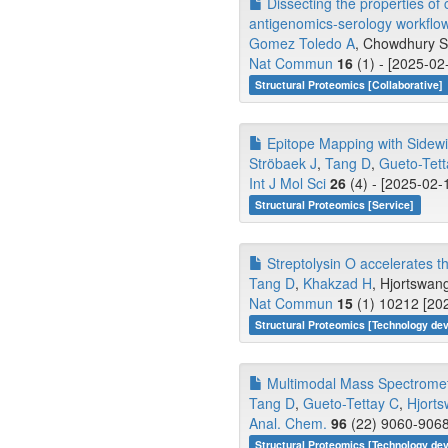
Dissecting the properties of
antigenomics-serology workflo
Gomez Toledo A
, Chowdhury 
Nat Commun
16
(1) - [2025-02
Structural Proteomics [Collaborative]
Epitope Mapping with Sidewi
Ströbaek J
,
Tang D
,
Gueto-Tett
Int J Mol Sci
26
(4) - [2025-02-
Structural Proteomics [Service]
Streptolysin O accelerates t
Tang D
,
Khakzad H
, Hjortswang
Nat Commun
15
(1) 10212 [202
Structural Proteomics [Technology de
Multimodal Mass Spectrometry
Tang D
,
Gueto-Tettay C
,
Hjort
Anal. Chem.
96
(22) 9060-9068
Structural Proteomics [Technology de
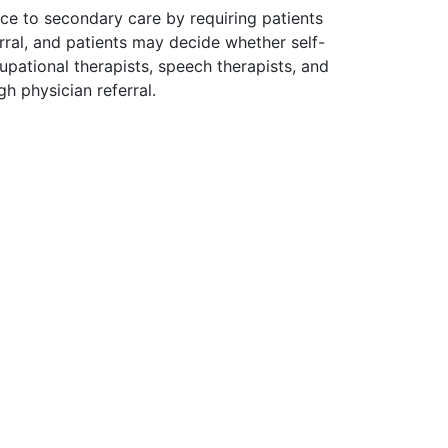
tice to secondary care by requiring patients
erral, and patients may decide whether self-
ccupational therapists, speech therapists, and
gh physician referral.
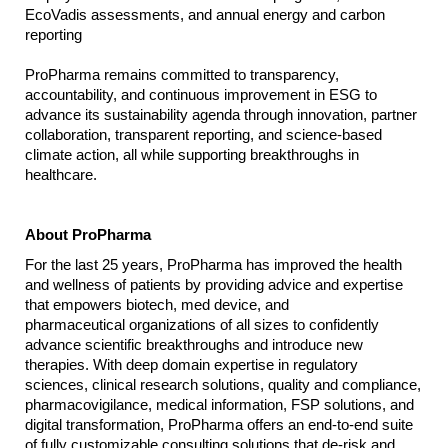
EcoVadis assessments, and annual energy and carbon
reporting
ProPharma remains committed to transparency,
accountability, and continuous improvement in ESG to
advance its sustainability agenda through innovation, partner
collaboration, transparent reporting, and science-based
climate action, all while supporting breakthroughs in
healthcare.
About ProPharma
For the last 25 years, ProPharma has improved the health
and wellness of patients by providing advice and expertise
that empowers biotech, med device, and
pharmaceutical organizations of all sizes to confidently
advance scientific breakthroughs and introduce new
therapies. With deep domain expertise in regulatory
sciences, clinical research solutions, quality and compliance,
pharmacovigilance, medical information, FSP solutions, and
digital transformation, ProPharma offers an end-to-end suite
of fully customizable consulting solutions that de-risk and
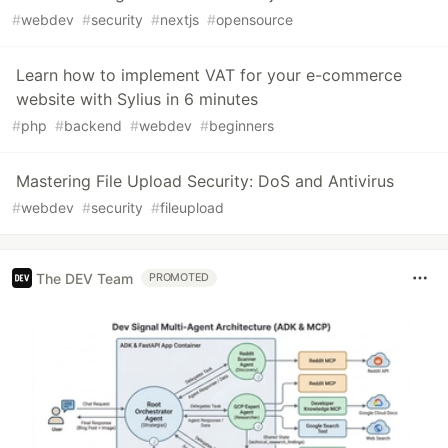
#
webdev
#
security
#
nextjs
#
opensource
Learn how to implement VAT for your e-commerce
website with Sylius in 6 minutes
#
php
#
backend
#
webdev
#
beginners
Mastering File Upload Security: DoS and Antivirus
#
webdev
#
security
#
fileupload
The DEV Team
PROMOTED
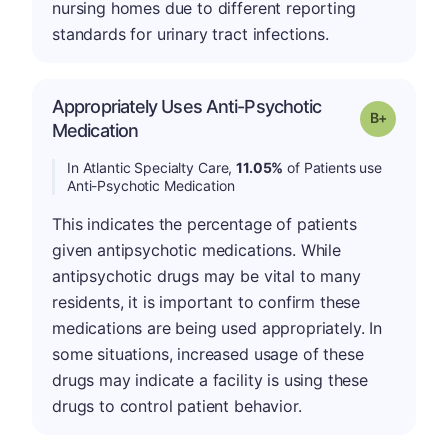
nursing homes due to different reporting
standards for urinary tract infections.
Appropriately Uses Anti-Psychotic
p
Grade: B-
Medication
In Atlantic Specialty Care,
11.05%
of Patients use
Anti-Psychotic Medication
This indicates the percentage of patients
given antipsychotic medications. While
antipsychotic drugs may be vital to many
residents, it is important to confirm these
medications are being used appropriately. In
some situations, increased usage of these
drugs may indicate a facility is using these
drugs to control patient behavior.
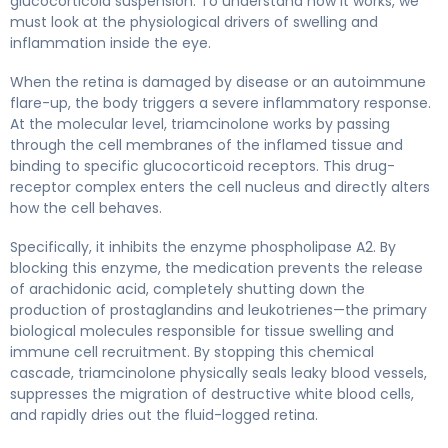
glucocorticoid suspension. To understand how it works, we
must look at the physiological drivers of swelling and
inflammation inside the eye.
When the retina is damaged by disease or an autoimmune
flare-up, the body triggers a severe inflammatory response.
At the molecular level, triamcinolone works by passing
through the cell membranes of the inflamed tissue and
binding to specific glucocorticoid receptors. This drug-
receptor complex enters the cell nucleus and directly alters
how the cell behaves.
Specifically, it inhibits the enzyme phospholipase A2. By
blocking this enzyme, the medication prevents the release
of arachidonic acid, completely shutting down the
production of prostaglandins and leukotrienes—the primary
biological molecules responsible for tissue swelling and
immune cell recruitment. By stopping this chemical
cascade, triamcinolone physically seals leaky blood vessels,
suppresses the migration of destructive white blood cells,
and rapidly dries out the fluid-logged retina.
-*-
**WHAT IS REQUIRED:**
Print the material precisely as given, dropping any images it holds.

**EXERCISE RESULT:**
Dissecting the properties of
antigenomics-serology workflo
Gomez Toledo A
, Chowdhury 
Nat Commun
16
(1) - [2025-02
Structural Proteomics [Collaborative]
Epitope Mapping with Sidewi
Ströbaek J
,
Tang D
,
Gueto-Tett
Int J Mol Sci
26
(4) - [2025-02-
Structural Proteomics [Service]
Streptolysin O accelerates t
Tang D
,
Khakzad H
, Hjortswang
Nat Commun
15
(1) 10212 [202
Structural Proteomics [Technology de
Multimodal Mass Spectrometry
Tang D
,
Gueto-Tettay C
,
Hjort
Anal. Chem.
96
(22) 9060-9068
Structural Proteomics [Technology de
tice to secondary care by requiring patients
erral, and patients may decide whether self-
ccupational therapists, speech therapists, and
gh physician referral.
EcoVadis assessments, and annual energy and carbon
reporting
ProPharma remains committed to transparency,
accountability, and continuous improvement in ESG to
advance its sustainability agenda through innovation, partner
collaboration, transparent reporting, and science-based
climate action, all while supporting breakthroughs in
healthcare.
About ProPharma
For the last 25 years, ProPharma has improved the health
and wellness of patients by providing advice and expertise
that empowers biotech, med device, and
pharmaceutical organizations of all sizes to confidently
advance scientific breakthroughs and introduce new
therapies. With deep domain expertise in regulatory
sciences, clinical research solutions, quality and compliance,
pharmacovigilance, medical information, FSP solutions, and
digital transformation, ProPharma offers an end-to-end suite
of fully customizable consulting solutions that de-risk and
#
webdev
#
security
#
nextjs
#
opensource
Learn how to implement VAT for your e-commerce
website with Sylius in 6 minutes
#
php
#
backend
#
webdev
#
beginners
Mastering File Upload Security: DoS and Antivirus
#
webdev
#
security
#
fileupload
The DEV Team
PROMOTED
nursing homes due to different reporting
standards for urinary tract infections.
Appropriately Uses Anti-Psychotic
p
Grade: B-
Medication
In Atlantic Specialty Care,
11.05%
of Patients use
Anti-Psychotic Medication
This indicates the percentage of patients
given antipsychotic medications. While
antipsychotic drugs may be vital to many
residents, it is important to confirm these
medications are being used appropriately. In
some situations, increased usage of these
drugs may indicate a facility is using these
drugs to control patient behavior.
glucocorticoid suspension. To understand how it works, we
must look at the physiological drivers of swelling and
inflammation inside the eye.
When the retina is damaged by disease or an autoimmune
flare-up, the body triggers a severe inflammatory response.
At the molecular level, triamcinolone works by passing
through the cell membranes of the inflamed tissue and
binding to specific glucocorticoid receptors. This drug-
receptor complex enters the cell nucleus and directly alters
how the cell behaves.
Specifically, it inhibits the enzyme phospholipase A2. By
blocking this enzyme, the medication prevents the release
of arachidonic acid, completely shutting down the
production of prostaglandins and leukotrienes—the primary
biological molecules responsible for tissue swelling and
immune cell recruitment. By stopping this chemical
cascade, triamcinolone physically seals leaky blood vessels,
suppresses the migration of destructive white blood cells,
and rapidly dries out the fluid-logged retina.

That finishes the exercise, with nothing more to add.